Up until the turn of the century, most people were using colon and parentheses (along with other punctuation marks) to create faces in their texts, instant messages, and emails. If users wanted to send pictures, the files were gigantic, putting a huge amount of strain on the mobile networks, which were still in their relative infancy. Japan was one of the first countries were this became a major issue for mobile networks and their engineers were scrambling to find a solution. On the smaller screen, communicating what you wanted to communicate quickly was becoming more and more difficult.
What was that solution? The invention of the emoji. The word “emoji” simply means “picture characters.” It was an efficient way to solve the issue of trying to communicate with pictures, especially because, at the time, most text messages had hard and fast character limits. Some phones and networks limited you to sixty characters—that’s less than half a tweet. An emoji would only take up on character’s space. Used the right way, they could go a long way towards communicating what you wanted to communicate. It was the engineers at DoKoMo who cracked the code and enabled users to send these standardized pictographs in their text messages.
One of the innovators responsible for the emoji is Shigetaka Kurita. He cites weather forecasts as one of the inspirations for the creation of the emoji. Weather services, instead of writing out what the weather would be, would simply provide you with an image. A sun meant a sunny, warm day. A sun with clouds, partly cloudy. Everyone already understood these images, without the need for any accompanying text. This made communication, especially on a cellphone with limited screen space, much more streamlined and easy to understand.
He took this idea and proposed the first set of emojis to be used on handheld devices. The creation of the emoji set, Kurita says, was borne from watching how people communicate when they are face to face, and looking for images that could represent those same facial expressions and body language that are an essential part of human communication.
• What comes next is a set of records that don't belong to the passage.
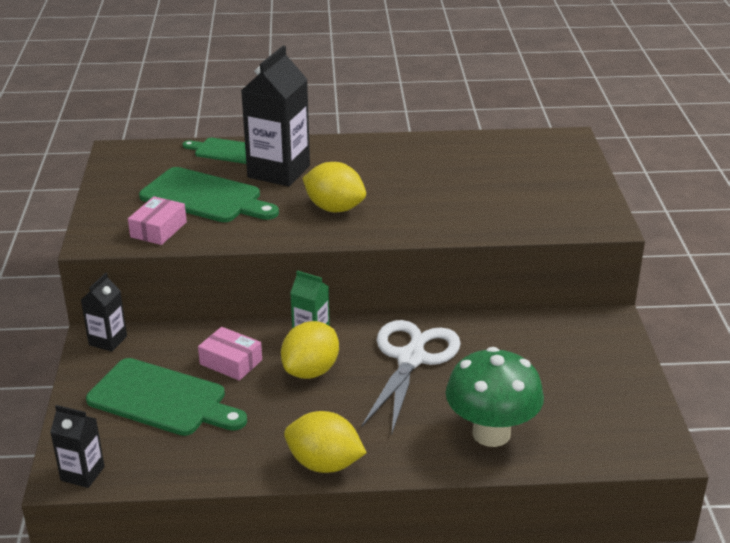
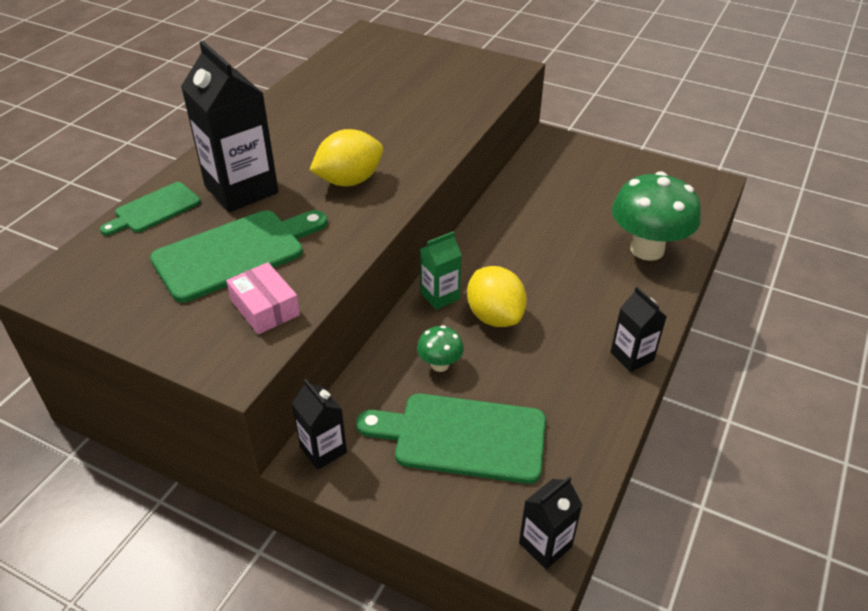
camera: 60 degrees left, 10 degrees up
(162, 399) = (463, 437): green cutting board -> green cutting board turned 135 degrees counterclockwise
(231, 362) = (440, 364): pink box -> green mushroom
(324, 464) = (632, 356): yellow lemon -> black carton
(411, 358) = (521, 251): white scissors -> none

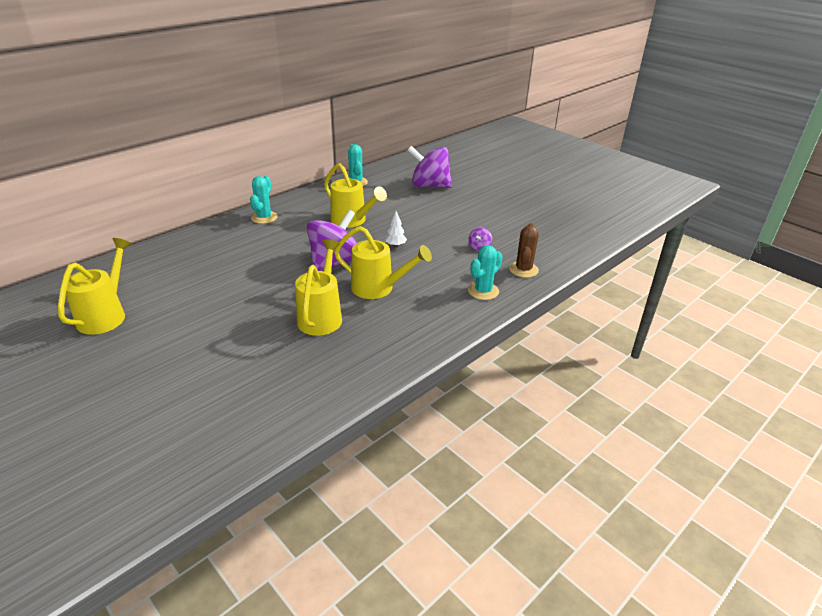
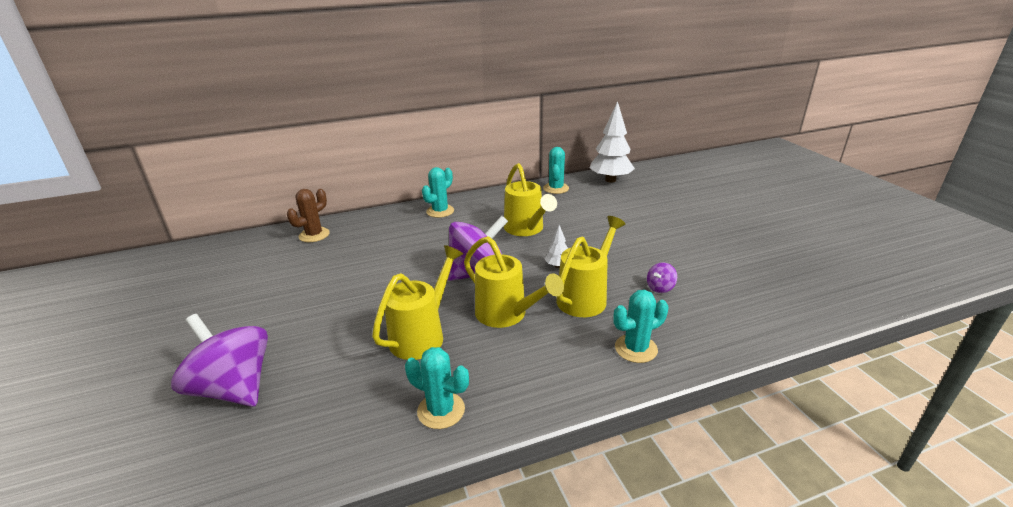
camera: 25 degrees right, 5 degrees down
(106, 315) = (229, 284): yellow watering can -> yellow watering can (585, 297)
(372, 360) = (441, 410): none -> turquoise cactus
(398, 169) = (610, 180): none -> white tree
(429, 186) = (636, 203): purple spinning top -> purple spinning top (234, 388)
(523, 269) = (707, 330): brown cactus -> brown cactus (314, 235)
They became a simple way to say, “I like this,” or “I love you,” or even “Let’s meet up at the mall,” without actually having to type out those words. It became a way of injecting meaning and emotion into texts that would otherwise be without either. The same sentence could take on two different meanings, depending on what emoji it was tagged with. The emoji made it possible to communicate more complexly through a medium where it used to be difficult to provide detailed and subtle communications.
This is not, however, where emojis begin and end. In the year 2000, the emoji began to become standardized in Japanese handsets. The first set of 180 emojis were created. They were very simple in comparison to what we have today, essentially pixel art of familiar images, ranging from arrows to a range of smiley faces. Each emoji was given a specific meaning and they began to be incorporated into every handset.
Over the next ten years, emojis began to spread in usage, eventually arriving in America. Now, just about every phone and operating system has the same set of emojis. From phones, they spread to instant messaging platforms, and then to social media, where they can now be used in status updates. The emoji has become an essential part of our online and person to person communication. They shape how we relate to one another and how we understand one another.